1,313 reviews49 followers
April 27, 2015
A must-read for anyone interested in the genealogy of non-violent struggle for social justice and/or in how the ideas and tactics of struggles in one time and place may be shared into another. Kapur's thesis is that between 1919 and 1955 African-American intellectuals and political organizers followed Gandhi's campaigns closely, debated the meaning of those campaigns for their own struggle, and educated the African-American community about them. They did this by means of traveling to India to talk with Gandhi and study his methods, hosting Gandhian emissaries to the US, theorizing the similarities between Satyagraha and the philosophy of Jesus, organizing international communities of non-white peoples, adapting Gandhi's methods for their own experiments with protest and civil disobedience, and most importantly by reporting on, and debating Gandhi in leading African-American newspapers. Thus, Kapur argues, "by way of discussion, debate, and activism in the decades leading up to the Montgomery bus boycott, [these leaders] helped to create the circumstances that made possible the emergence of Martin Luther King, Jr." -- in essence "Raising Up a Prophet."
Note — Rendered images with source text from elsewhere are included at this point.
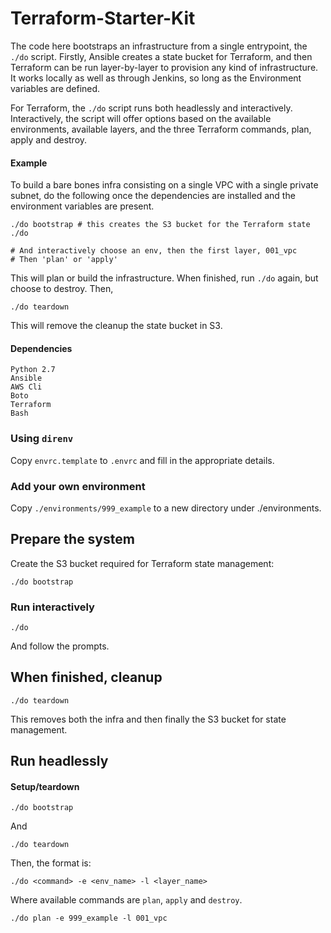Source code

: # Terraform-Starter-Kit

The code here bootstraps an infrastructure from a single entrypoint, the `./do` script. Firstly, Ansible creates a state bucket for Terraform, and then Terraform can be run layer-by-layer to provision any kind of infrastructure. It works locally as well as through Jenkins, so long as the Environment variables are defined.

For Terraform, the `./do` script runs both headlessly and interactively. Interactively, the script will offer options based on the available environments, available layers, and the three Terraform commands, plan, apply and destroy.

#### Example

To build a bare bones infra consisting on a single VPC with a single private subnet, do the following once the dependencies are installed and the environment variables are present.

    ./do bootstrap # this creates the S3 bucket for the Terraform state
    ./do

    # And interactively choose an env, then the first layer, 001_vpc
    # Then 'plan' or 'apply'

This will plan or build the infrastructure. When finished, run `./do` again, but choose to destroy. Then,

    ./do teardown

This will remove the cleanup the state bucket in S3.

#### Dependencies

    Python 2.7
    Ansible
    AWS Cli
    Boto
    Terraform
    Bash

### Using `direnv`

Copy `envrc.template` to `.envrc` and fill in the appropriate details.

### Add your own environment

Copy `./environments/999_example` to a new directory under ./environments.

## Prepare the system

Create the S3 bucket required for Terraform state management:

    ./do bootstrap

### Run interactively

    ./do

And follow the prompts.

## When finished, cleanup

    ./do teardown

This removes both the infra and then finally the S3 bucket for state management.

## Run headlessly

#### Setup/teardown

    ./do bootstrap

And

    ./do teardown

Then, the format is:

    ./do <command> -e <env_name> -l <layer_name>

Where available commands are `plan`, `apply` and `destroy`.

    ./do plan -e 999_example -l 001_vpc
One of the most important lessons to be learned from this study (and from the new biography of Rosa Parks) is that social change is usually the work of a community of thinkers and organizers who theorize their experience of injustice, study and experiment with a range of potential solutions, and raise up leaders to help effect them. This is in contrast to the messianic narratives of leaders who spring up out of nowhere, with self-contained genius and courage, to show their communities what needs to be done. Kapur's counter-narrative in no way detracts from King's genius or courage but grounds both in the cooperative intelligence and daring of his multi-generational community.